> What you will do
Copies of all lines that contain "службы" are needed; take them from the data below.

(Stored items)
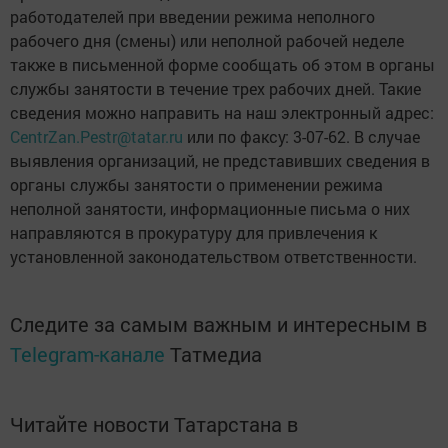
работодателей при введении режима неполного
рабочего дня (смены) или неполной рабочей неделе
также в письменной форме сообщать об этом в органы
службы занятости в течение трех рабочих дней. Такие
сведения можно направить на наш электронный адрес:
CentrZan.Pestr@tatar.ru
или по факсу: 3-07-62. В случае
выявления организаций, не представивших сведения в
органы службы занятости о применении режима
неполной занятости, информационные письма о них
направляются в прокуратуру для привлечения к
установленной законодательством ответственности.
Следите за самым важным и интересным в
Telegram-канале
Татмедиа
Читайте новости Татарстана в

> Solution
службы занятости в течение трех рабочих дней. Такие
органы службы занятости о применении режима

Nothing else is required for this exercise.